Saturday, February 25, 2017

Computer Science for Future Leaders

There's a great physics course out there called Physics for Future Presidents. For some time I've been mulling over what a Computer Science for Future Presidents (and Prime Ministers) would look like.

Last week I taught an introduction to online safety to a group of political activists (experience report here). Along the way I taught a lot of introductory computer science and saw opportunities to cover even more.

I've taught a number of introductory CS classes that are introductions to programming. Like a lot of computer scientists I appreciate coding as an important tool in CS, but don't like how so many students walk out of their first (and potentially only) CS class with the idea that CS == programming. Computational thinking classes make for a good step away from this misconception but still don't cover all the things I'd want future world leaders to know.

The internet and cybersecurity makes a great way to introduce computing --- and to cover what future world leaders need to know about computer science.

This is what I'd cover in a 12 week course. This course would complement an introduction to programming and the two could be taken concurrently.

Computer Science for Future Leaders

  1. Introduction to the course. Searching and sorting, and big O notation. I'd introduce binary and linear search, and insertion, selection, and merge sorts. Motivate searching/sorting as necessary for internet computing (indeed, 25% of the world's CPU time is estimated to be spent on sorting tasks.) Quick review of logarithms.
  2. Symmetric key encryption. How to encrypt, some approaches for breaking encryption (build on searching/sorting from last week). Big-O of encryption/decryption algorithms.
  3. Graph theory. Define edges/vertices. How to find a shortest path over a network, minimum spanning trees. Talk about costs on networks, congestion, resilience/redundancy. Talk about where you'd want to eavesdrop on a network for maximum coverage. Big-O of relevant graph algorithms.
  4. Early communication networks. Talk about how telegraphs worked, how data was encoded. Talk about pre-wireless phone networks and how that data is encoded. Introduce some coding theory: error detection and correction over networks.
  5. What is a file? Character encoding, numerical representation, file encodings. Code lives in files too: HTML as example. What is a file system?
  6. Midterm. What is a computer? Early computers; command-line interfaces.
  7. Pre-internet computer networks. Talk about packets, packet routing, packet switching. How routers work.
  8. Internetworking: how we can connect networks together. Internet infrastructure (ISPs, IXPs, etc), TCP/IP, DNS. Who governs the various components of the internet (ICANN, RIRs, etc).
  9. Asymmetric key cryptography. Why it was necessary for the internet to grow in popularity. Whitfield-Diffie, RSA, PGP. P and NP.
  10. Secure internetworking. SSL, HTTPS, TOR, VPNs, etc. Cookies. How internet surveillance and censorship work. Cyberwarfare. Dangers of online/computerized voting.
  11. Social networking. How social network websites work. What is their business model? AI and machine learning on the internet, filter bubbles and other biases resulting from machine learning.
  12. HCI of the internet. Usability issues on the internet. HCI approach to security: who is in your personal network and how can you stay safe?
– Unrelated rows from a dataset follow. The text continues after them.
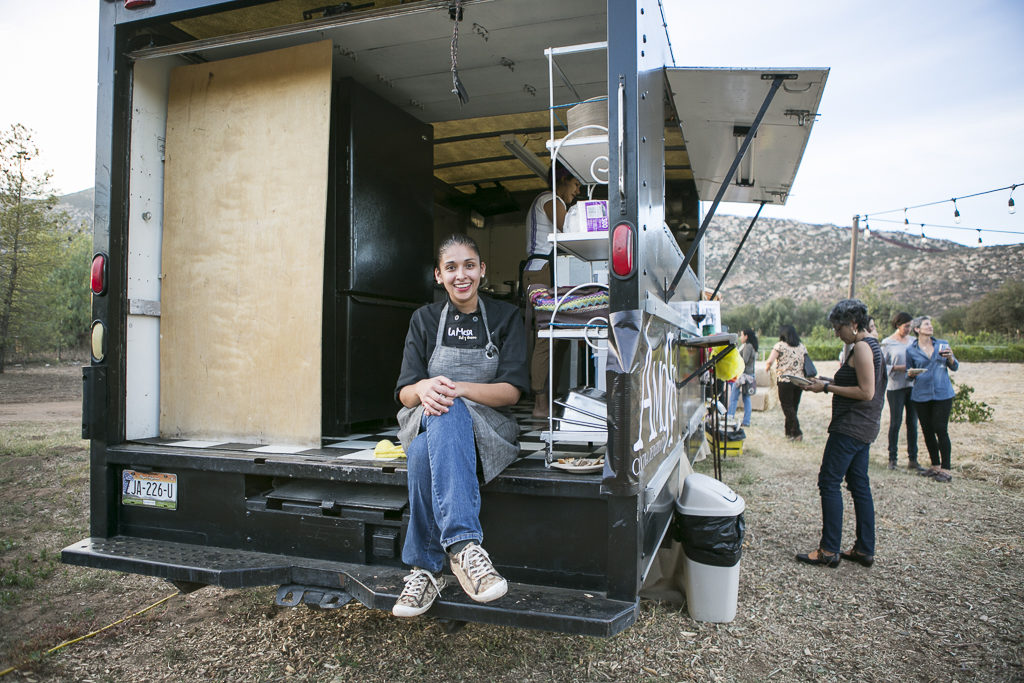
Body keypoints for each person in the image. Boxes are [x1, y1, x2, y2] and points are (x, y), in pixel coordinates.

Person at [392, 234, 529, 617]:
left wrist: (457, 388)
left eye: (469, 265)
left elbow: (512, 393)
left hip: (489, 425)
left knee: (423, 449)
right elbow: (404, 393)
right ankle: (465, 548)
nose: (461, 275)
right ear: (439, 275)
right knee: (439, 414)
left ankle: (428, 567)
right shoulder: (423, 319)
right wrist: (423, 387)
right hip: (429, 417)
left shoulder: (505, 317)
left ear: (482, 270)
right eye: (451, 267)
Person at [796, 299, 886, 568]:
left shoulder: (860, 347)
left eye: (839, 327)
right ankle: (863, 549)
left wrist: (826, 389)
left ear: (854, 324)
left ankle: (829, 549)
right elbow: (855, 382)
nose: (836, 333)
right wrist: (825, 382)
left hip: (850, 427)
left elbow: (865, 392)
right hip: (864, 427)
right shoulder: (871, 345)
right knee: (859, 486)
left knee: (829, 482)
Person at [522, 162, 581, 417]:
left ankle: (550, 396)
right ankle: (540, 403)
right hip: (542, 271)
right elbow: (570, 228)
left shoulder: (553, 200)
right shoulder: (550, 199)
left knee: (558, 336)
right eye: (576, 184)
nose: (577, 191)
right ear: (564, 179)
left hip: (549, 270)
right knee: (546, 336)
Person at [906, 316, 958, 483]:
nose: (930, 326)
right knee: (927, 430)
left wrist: (950, 357)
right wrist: (911, 373)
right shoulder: (911, 350)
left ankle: (946, 468)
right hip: (921, 395)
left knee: (940, 428)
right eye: (926, 324)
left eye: (930, 324)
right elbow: (909, 374)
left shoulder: (942, 344)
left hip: (943, 393)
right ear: (917, 329)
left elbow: (954, 366)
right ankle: (935, 466)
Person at [880, 311, 920, 471]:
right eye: (906, 326)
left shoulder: (913, 341)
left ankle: (913, 459)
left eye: (911, 326)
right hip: (895, 387)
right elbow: (882, 366)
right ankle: (892, 459)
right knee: (895, 422)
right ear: (898, 325)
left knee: (912, 423)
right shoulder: (887, 343)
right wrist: (899, 368)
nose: (909, 329)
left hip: (912, 386)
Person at [764, 325, 809, 440]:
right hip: (799, 381)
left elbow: (770, 361)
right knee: (793, 407)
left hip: (785, 380)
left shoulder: (780, 346)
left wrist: (767, 368)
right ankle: (789, 433)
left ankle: (797, 432)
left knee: (787, 407)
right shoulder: (802, 347)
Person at [727, 329, 758, 428]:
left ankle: (730, 417)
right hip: (749, 375)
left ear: (746, 336)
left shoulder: (748, 347)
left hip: (743, 376)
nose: (740, 337)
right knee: (746, 398)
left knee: (734, 397)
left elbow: (743, 360)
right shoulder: (751, 346)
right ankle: (746, 421)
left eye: (742, 335)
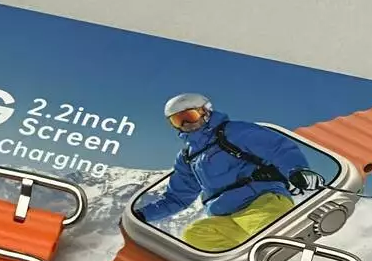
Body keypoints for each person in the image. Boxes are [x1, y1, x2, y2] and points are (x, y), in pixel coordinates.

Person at [138, 93, 322, 252]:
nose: (186, 124)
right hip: (226, 216)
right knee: (195, 235)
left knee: (265, 232)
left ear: (206, 112)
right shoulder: (188, 157)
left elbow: (277, 148)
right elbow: (177, 198)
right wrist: (143, 215)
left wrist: (297, 170)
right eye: (178, 120)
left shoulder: (234, 132)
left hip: (262, 202)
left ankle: (280, 257)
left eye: (190, 116)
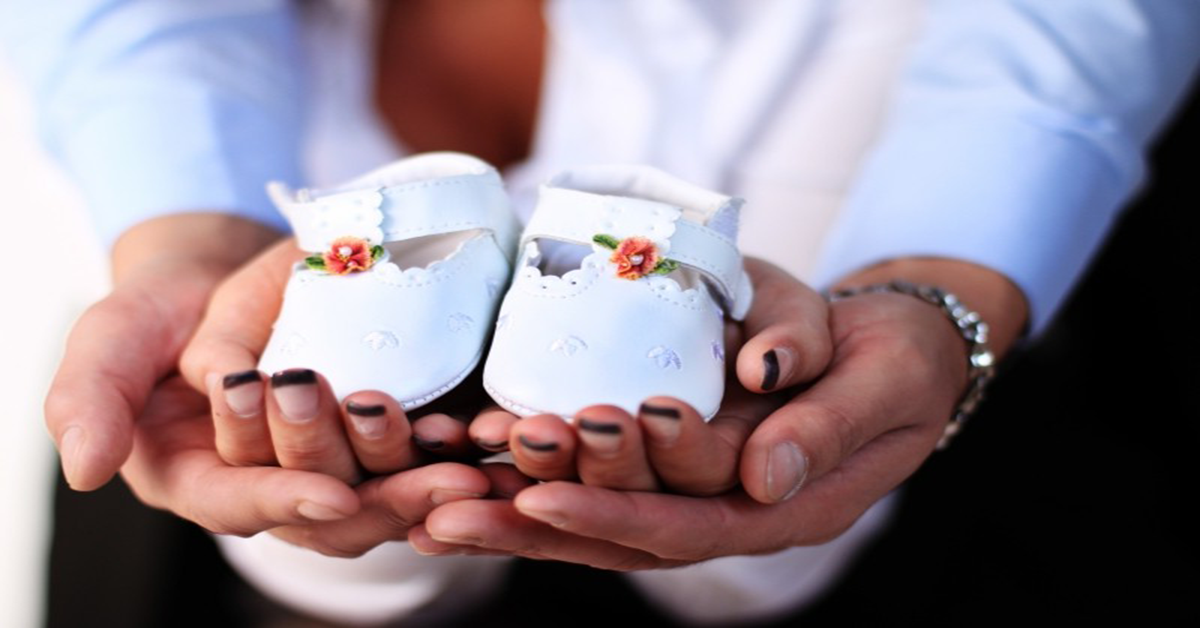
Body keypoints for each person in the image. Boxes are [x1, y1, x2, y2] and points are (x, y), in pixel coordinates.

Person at [5, 0, 1197, 623]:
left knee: (792, 538)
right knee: (303, 557)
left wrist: (940, 273)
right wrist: (183, 229)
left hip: (964, 521)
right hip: (233, 553)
The whole course covers a lot of computer science: algorithms, theory of computation, systems, networking, crypto, security, HCI, AI. You could add in a bit on databases if you wanted, too.

Some big advantages of this approach to introducing computer science are:
  • Students get a more accurate feel for what computer science is and what it's about than in an introductory programming course.
  • Students see computer science as a human endeavour. It's history is exposed, as well as motivations for the major stages in its development.
  • Similarly, students see how CS is not value neutral. We discuss topics like neocolonialism in technology development, the role of the military in advancing computer science, how the internet is governed, and how the internet affects politics.
  • Students learn about computer security and the internet that is useful to their daily lives in a way that empowers them. 
  • Improving the state of our democracy. We need leaders and community members to understand these issues to make informed decisions.